• [Selected excerpt]:
Feri Kocsis is a man of few words and fewer ingredients. The chef at Rév Csárda in Érsekcsanád, a village in southern Hungary, Kocsis arranges slices of carp in the bottom of a black cauldron around the fish’s severed head. Its dead eye stares up at a wet September sky. Kocsis is an ethnic Hungarian from the Serbian village of Bezdan who has spent 20 years making halászlé, a soup traditionally made riverside by fishermen from the day’s catch over a driftwood fire. He adds finely chopped onions and a dash of salt. He hauls in two jugs of water from his kitchen and pours it over the fish. He brings the cauldron to a shack whose inner black walls are lined with geometrically arranged stacks of firewood that extend in towering blocks all the way to a dirt road where a man with an ax is at work.
Inside, a fire pit lines one of the shack’s walls and Kocsis works on building a small fire. The wood has been drying for six months, and it catches like magnesium. He hoists the cauldron and suspends it on a chain over the open flames. “This is how fishermen have always made halászlé, and this is how it will always be made, at least as long as I’m around,” he says.

• [Data provided]:
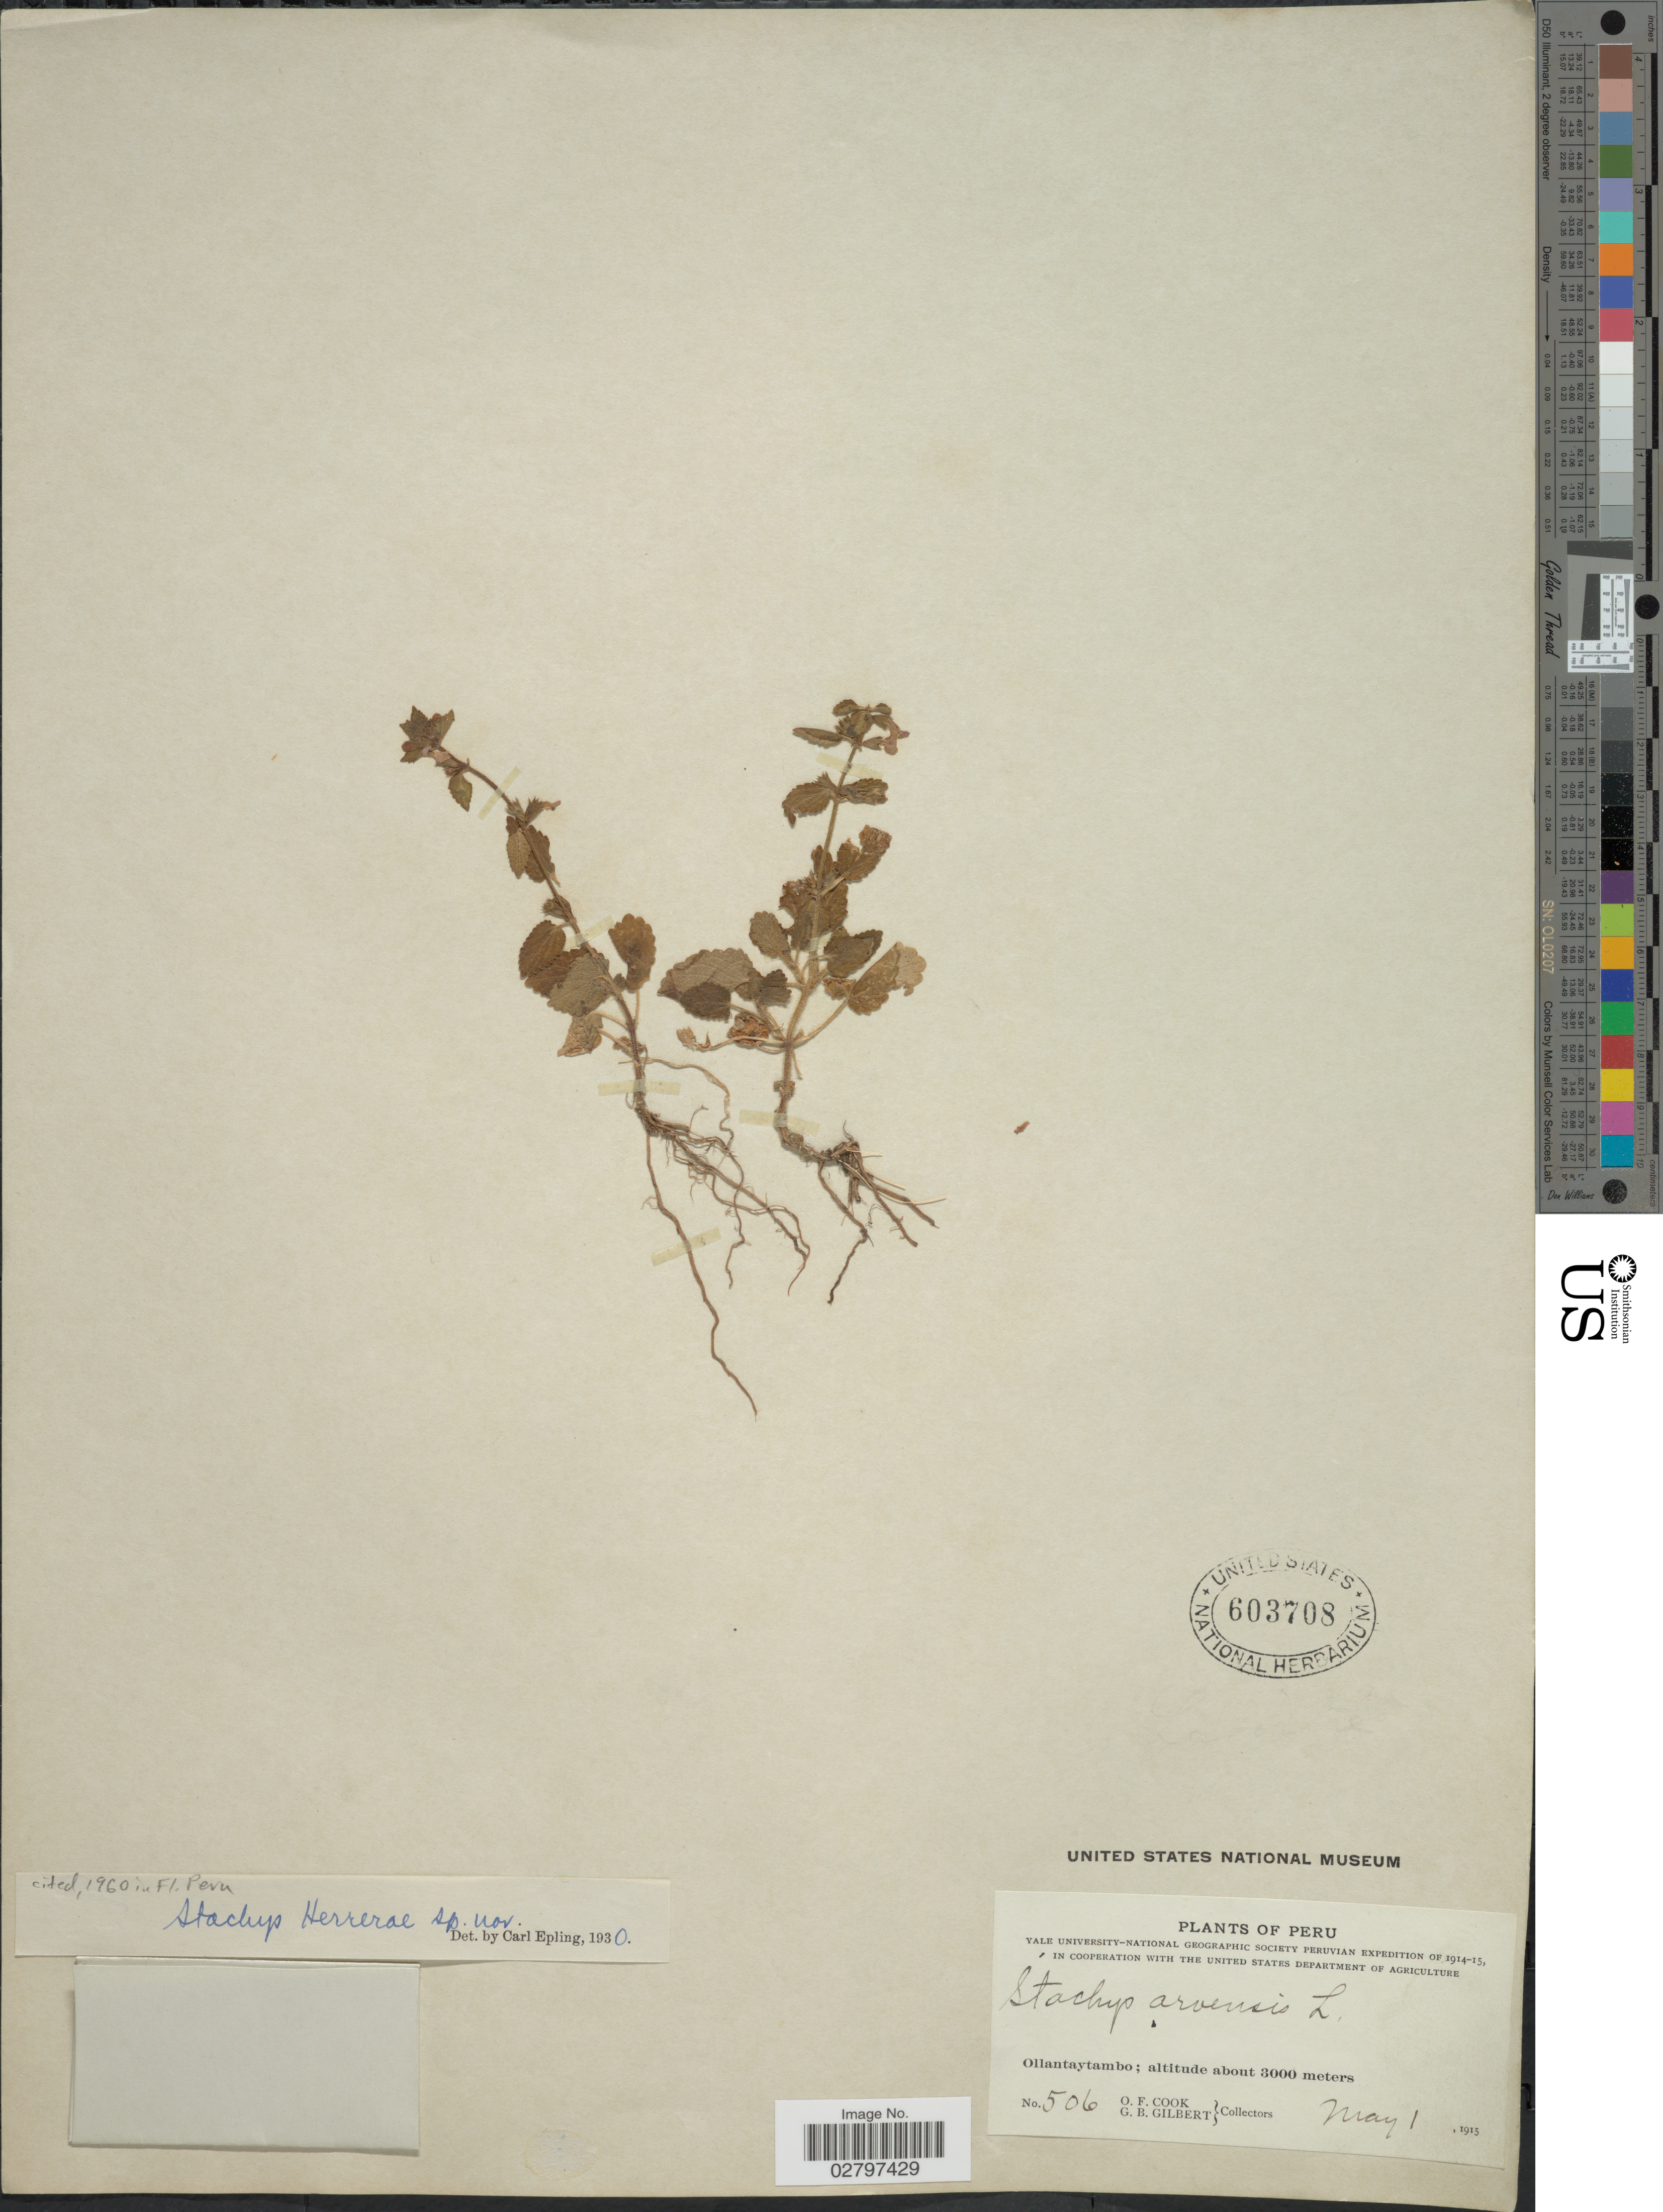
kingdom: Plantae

• [Objective]:
Answer these about the halászlé text:
1. How many years has Kocsis spent making halászlé?
2. How long has the firewood been drying?
3. From which Serbian village does Kocsis come?
Work from the halászlé text alone, not from the data.

• [Written reply]:
1. 20 years
2. Six months
3. Bezdan